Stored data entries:
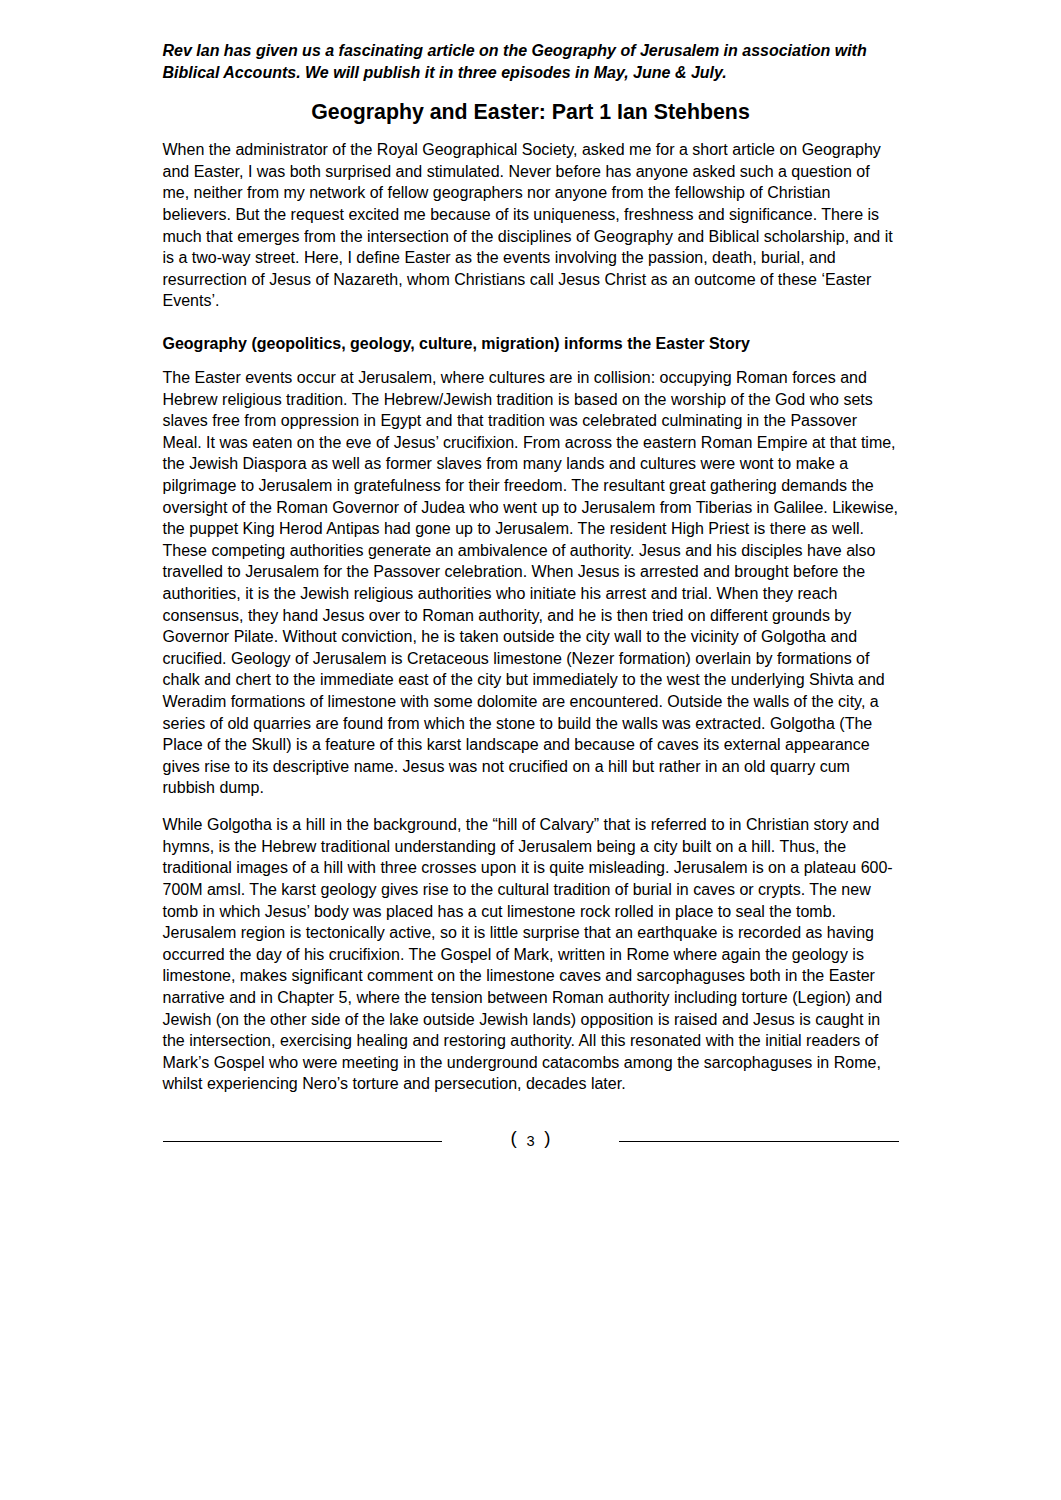Rev Ian has given us a fascinating article on the Geography of Jerusalem in association with Biblical Accounts. We will publish it in three episodes in May, June & July.
Geography and Easter: Part 1 Ian Stehbens
When the administrator of the Royal Geographical Society, asked me for a short article on Geography and Easter, I was both surprised and stimulated. Never before has anyone asked such a question of me, neither from my network of fellow geographers nor anyone from the fellowship of Christian believers. But the request excited me because of its uniqueness, freshness and significance. There is much that emerges from the intersection of the disciplines of Geography and Biblical scholarship, and it is a two-way street. Here, I define Easter as the events involving the passion, death, burial, and resurrection of Jesus of Nazareth, whom Christians call Jesus Christ as an outcome of these ‘Easter Events’.
Geography (geopolitics, geology, culture, migration) informs the Easter Story
The Easter events occur at Jerusalem, where cultures are in collision: occupying Roman forces and Hebrew religious tradition. The Hebrew/Jewish tradition is based on the worship of the God who sets slaves free from oppression in Egypt and that tradition was celebrated culminating in the Passover Meal. It was eaten on the eve of Jesus’ crucifixion. From across the eastern Roman Empire at that time, the Jewish Diaspora as well as former slaves from many lands and cultures were wont to make a pilgrimage to Jerusalem in gratefulness for their freedom. The resultant great gathering demands the oversight of the Roman Governor of Judea who went up to Jerusalem from Tiberias in Galilee. Likewise, the puppet King Herod Antipas had gone up to Jerusalem. The resident High Priest is there as well. These competing authorities generate an ambivalence of authority. Jesus and his disciples have also travelled to Jerusalem for the Passover celebration. When Jesus is arrested and brought before the authorities, it is the Jewish religious authorities who initiate his arrest and trial. When they reach consensus, they hand Jesus over to Roman authority, and he is then tried on different grounds by Governor Pilate. Without conviction, he is taken outside the city wall to the vicinity of Golgotha and crucified. Geology of Jerusalem is Cretaceous limestone (Nezer formation) overlain by formations of chalk and chert to the immediate east of the city but immediately to the west the underlying Shivta and Weradim formations of limestone with some dolomite are encountered. Outside the walls of the city, a series of old quarries are found from which the stone to build the walls was extracted. Golgotha (The Place of the Skull) is a feature of this karst landscape and because of caves its external appearance gives rise to its descriptive name. Jesus was not crucified on a hill but rather in an old quarry cum rubbish dump.
While Golgotha is a hill in the background, the “hill of Calvary” that is referred to in Christian story and hymns, is the Hebrew traditional understanding of Jerusalem being a city built on a hill. Thus, the traditional images of a hill with three crosses upon it is quite misleading. Jerusalem is on a plateau 600-700M amsl. The karst geology gives rise to the cultural tradition of burial in caves or crypts. The new tomb in which Jesus’ body was placed has a cut limestone rock rolled in place to seal the tomb. Jerusalem region is tectonically active, so it is little surprise that an earthquake is recorded as having occurred the day of his crucifixion. The Gospel of Mark, written in Rome where again the geology is limestone, makes significant comment on the limestone caves and sarcophaguses both in the Easter narrative and in Chapter 5, where the tension between Roman authority including torture (Legion) and Jewish (on the other side of the lake outside Jewish lands) opposition is raised and Jesus is caught in the intersection, exercising healing and restoring authority. All this resonated with the initial readers of Mark’s Gospel who were meeting in the underground catacombs among the sarcophaguses in Rome, whilst experiencing Nero’s torture and persecution, decades later.
3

• [Problem statement]
Please give again the entries word for word, starting at the first line and ending with the line that contains "When the administrator"; include both of those lines but none of the pictures.

• [Answer area]
Rev Ian has given us a fascinating article on the Geography of Jerusalem in association with Biblical Accounts. We will publish it in three episodes in May, June & July.
Geography and Easter: Part 1 Ian Stehbens
When the administrator of the Royal Geographical Society, asked me for a short article on Geography and Easter, I was both surprised and stimulated. Never before has anyone asked such a question of me, neither from my network of fellow geographers nor anyone from the fellowship of Christian believers. But the request excited me because of its uniqueness, freshness and significance. There is much that emerges from the intersection of the disciplines of Geography and Biblical scholarship, and it is a two-way street. Here, I define Easter as the events involving the passion, death, burial, and resurrection of Jesus of Nazareth, whom Christians call Jesus Christ as an outcome of these ‘Easter Events’.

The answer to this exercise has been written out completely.